Understanding Data Observability
Data observability enables users to identify, troubleshoot, and resolve data issues in real-time. These platforms automate data monitoring, tracking, root cause analysis, triage alerting, and service level agreement (SLA) – including data reliability. Organizations rely on data observability platforms to extract actionable insights, develop machine learning systems, and facilitate innovation. Using these solutions ensures that all the tasks related to data management are standardized and centralized across systems for an uninterrupted view of issues and impacts across the organization.
Data observability includes the following steps:
- Perform discovery, monitoring, and profiling: Users collect information about where data resides. This information entails, what it contains, and who uses it, and then monitors that information in a proactive and continuous manner.
- Analyze information: Processes information with the help of enterprise data, assesses historical trends, and detects outliers – all with the help of AI/ML for automated intelligent analysis.
- Execute Visualization and Alerting: Provides primary users with the help of dashboards to visualize real-time tasks and provide alerts that alarm users of outliers and help them make decisions.
Importance of Data Observability
Organizations need to trust in their data. They use analytics to recognize strategic opportunities, support line-of-business users in helping organizations make tactical decisions and feed AI/ML models that automate day-to-day tasks.
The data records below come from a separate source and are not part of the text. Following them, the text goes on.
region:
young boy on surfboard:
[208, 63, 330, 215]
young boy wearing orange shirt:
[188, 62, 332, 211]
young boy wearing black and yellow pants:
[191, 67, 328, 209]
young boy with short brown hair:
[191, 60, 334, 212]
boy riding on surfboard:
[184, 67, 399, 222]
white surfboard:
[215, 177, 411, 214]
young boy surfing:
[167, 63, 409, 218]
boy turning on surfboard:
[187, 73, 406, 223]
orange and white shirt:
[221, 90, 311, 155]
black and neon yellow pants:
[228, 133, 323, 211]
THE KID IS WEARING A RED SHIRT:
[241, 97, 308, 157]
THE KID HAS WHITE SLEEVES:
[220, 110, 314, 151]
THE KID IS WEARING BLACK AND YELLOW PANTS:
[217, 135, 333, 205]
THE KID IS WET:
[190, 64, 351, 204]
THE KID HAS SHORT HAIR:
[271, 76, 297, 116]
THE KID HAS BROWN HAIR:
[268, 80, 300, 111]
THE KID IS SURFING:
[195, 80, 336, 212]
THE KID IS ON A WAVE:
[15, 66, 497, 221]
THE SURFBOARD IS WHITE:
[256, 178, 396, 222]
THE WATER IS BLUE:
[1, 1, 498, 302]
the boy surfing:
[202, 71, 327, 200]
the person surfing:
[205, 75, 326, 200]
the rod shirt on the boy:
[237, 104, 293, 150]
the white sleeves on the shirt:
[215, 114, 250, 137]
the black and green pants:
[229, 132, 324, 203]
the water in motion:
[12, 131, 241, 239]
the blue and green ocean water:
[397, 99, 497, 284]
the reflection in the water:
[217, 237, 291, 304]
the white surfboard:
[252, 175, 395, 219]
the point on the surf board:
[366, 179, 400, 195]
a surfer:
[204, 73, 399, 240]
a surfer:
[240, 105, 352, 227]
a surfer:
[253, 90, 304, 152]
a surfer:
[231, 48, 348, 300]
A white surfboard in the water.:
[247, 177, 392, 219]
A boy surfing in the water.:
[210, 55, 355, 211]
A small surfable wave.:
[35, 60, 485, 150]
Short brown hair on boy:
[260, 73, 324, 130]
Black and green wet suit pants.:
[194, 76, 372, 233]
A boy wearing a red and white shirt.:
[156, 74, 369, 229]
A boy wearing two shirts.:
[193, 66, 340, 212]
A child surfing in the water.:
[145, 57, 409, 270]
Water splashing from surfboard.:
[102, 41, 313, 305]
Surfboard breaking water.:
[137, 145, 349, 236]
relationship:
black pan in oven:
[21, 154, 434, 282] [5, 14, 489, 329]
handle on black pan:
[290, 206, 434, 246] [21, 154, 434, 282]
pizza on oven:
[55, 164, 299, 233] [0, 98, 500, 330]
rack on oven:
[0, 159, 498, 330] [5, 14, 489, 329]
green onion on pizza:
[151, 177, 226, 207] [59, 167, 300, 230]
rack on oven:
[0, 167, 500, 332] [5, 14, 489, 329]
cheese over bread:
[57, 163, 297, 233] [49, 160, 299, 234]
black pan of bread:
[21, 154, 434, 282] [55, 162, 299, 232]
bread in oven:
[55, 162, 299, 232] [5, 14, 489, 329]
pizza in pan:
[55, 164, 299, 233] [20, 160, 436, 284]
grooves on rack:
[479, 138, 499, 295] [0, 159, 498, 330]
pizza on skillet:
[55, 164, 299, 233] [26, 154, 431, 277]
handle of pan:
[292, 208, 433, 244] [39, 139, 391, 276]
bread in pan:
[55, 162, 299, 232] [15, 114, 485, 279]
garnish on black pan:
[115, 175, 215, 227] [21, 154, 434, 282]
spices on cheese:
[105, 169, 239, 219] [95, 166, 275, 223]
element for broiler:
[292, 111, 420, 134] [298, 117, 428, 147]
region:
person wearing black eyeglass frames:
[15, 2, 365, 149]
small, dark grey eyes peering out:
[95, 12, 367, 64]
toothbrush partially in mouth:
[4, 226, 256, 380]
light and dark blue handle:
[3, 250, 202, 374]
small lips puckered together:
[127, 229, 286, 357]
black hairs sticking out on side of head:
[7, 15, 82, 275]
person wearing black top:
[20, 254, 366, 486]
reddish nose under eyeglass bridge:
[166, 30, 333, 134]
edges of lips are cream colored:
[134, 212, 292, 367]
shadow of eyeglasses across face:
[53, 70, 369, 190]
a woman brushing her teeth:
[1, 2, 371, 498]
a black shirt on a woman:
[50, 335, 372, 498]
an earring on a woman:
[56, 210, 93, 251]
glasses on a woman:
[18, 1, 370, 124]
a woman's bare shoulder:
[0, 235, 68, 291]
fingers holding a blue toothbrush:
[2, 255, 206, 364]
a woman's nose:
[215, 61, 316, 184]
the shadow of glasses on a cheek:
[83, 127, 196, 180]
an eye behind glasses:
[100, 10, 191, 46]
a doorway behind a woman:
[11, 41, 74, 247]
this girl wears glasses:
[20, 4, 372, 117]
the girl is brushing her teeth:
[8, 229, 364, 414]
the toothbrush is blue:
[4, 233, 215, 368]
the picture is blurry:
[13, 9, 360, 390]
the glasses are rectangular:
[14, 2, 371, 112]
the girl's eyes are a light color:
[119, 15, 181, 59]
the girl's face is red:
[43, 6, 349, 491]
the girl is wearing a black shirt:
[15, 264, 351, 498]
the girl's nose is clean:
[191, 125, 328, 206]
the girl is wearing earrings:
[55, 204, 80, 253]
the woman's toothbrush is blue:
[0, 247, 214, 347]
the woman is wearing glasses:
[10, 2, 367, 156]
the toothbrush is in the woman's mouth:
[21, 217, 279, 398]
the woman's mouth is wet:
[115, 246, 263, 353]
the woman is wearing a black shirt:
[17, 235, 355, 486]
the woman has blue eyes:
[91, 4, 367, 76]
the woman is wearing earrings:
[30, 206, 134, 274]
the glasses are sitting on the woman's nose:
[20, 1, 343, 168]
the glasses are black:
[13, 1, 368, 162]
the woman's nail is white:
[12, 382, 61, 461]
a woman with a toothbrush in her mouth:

Data observability plays an important role in ensuring that data are trustworthy as well as reliable, enabling organizations to deliver value by:
- Ensuring trustworthy data for accurate reporting and analytics. By recognizing anomalies and automatically alerting the appropriate users to potential problems, the data observability platform empowers organizations to be proactive instead of reactive, addressing data problems that have the potential to disrupt business operations and create expensive problems.
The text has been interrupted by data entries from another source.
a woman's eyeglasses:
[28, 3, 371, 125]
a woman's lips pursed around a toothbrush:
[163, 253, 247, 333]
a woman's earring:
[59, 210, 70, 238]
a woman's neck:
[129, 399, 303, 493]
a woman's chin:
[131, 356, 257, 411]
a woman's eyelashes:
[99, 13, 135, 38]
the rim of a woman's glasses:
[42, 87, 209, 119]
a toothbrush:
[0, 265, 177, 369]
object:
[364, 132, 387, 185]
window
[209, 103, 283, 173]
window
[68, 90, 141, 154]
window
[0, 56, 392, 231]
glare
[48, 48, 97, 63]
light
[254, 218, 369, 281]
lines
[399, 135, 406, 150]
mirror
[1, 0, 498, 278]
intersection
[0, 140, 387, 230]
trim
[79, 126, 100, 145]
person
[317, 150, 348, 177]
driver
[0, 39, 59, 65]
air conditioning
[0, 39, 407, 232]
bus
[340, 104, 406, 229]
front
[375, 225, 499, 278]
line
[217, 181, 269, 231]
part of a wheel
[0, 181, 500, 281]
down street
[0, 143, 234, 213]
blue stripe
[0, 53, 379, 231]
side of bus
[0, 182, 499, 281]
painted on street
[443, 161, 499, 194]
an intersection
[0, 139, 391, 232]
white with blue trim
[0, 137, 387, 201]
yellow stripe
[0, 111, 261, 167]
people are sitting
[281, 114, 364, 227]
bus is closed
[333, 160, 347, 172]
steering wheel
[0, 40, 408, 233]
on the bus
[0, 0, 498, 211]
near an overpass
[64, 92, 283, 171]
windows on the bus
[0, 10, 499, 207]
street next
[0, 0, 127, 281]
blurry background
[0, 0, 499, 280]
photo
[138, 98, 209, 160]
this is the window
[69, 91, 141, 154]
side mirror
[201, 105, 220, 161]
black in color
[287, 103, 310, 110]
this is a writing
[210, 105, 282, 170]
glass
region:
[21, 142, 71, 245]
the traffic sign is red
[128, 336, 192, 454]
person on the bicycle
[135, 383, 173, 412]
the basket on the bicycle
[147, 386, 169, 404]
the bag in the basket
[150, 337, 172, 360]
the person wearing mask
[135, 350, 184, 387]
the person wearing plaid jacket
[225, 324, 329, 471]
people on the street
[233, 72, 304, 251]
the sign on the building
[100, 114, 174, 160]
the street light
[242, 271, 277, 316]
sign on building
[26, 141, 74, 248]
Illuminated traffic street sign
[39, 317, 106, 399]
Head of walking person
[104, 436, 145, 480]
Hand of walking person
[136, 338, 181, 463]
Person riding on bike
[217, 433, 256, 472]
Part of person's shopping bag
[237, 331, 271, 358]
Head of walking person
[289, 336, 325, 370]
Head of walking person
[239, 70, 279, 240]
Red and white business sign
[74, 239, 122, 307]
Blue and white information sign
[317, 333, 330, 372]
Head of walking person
- Reducing costs and time to resolution for operational problems. Data observability provides information that helps users determine the root cause of an issue. That means solving problems before there could be bigger problems.
3. Eliminating risk and facilitating successful transformation initiatives. Digital transformation is a top priority for a variety of businesses, but it inevitably involves more data and more rapid change than ever before. Data observability helps data analysts, data engineers, and other users with a useful understanding of what’s happening to your data.
4. Enhancing the Quality of Data: Data observability platforms help organizations detect and address data quality proactively. These solutions can detect problems, inconsistencies, anomalies, and errors in the data lifecycle, preventing potential downstream impacts and ensuring that data remains reliable and trustworthy.
5. Improving Data Reliability: As organizations get comprehensive visibility into data pipelines, they can ensure that data is available, reliable, and consistent. This reliability is important for different applications that rely on real-time data, including supply management tools, financial trading systems, and customer personalization engines.
Conclusion
In the current digital transformation era, where data is complex and diverse, leveraging data observability platforms has become a must. Not only do these advanced AI-powered solutions enable organizations to manage data properly but also deliver the value promised to their customers.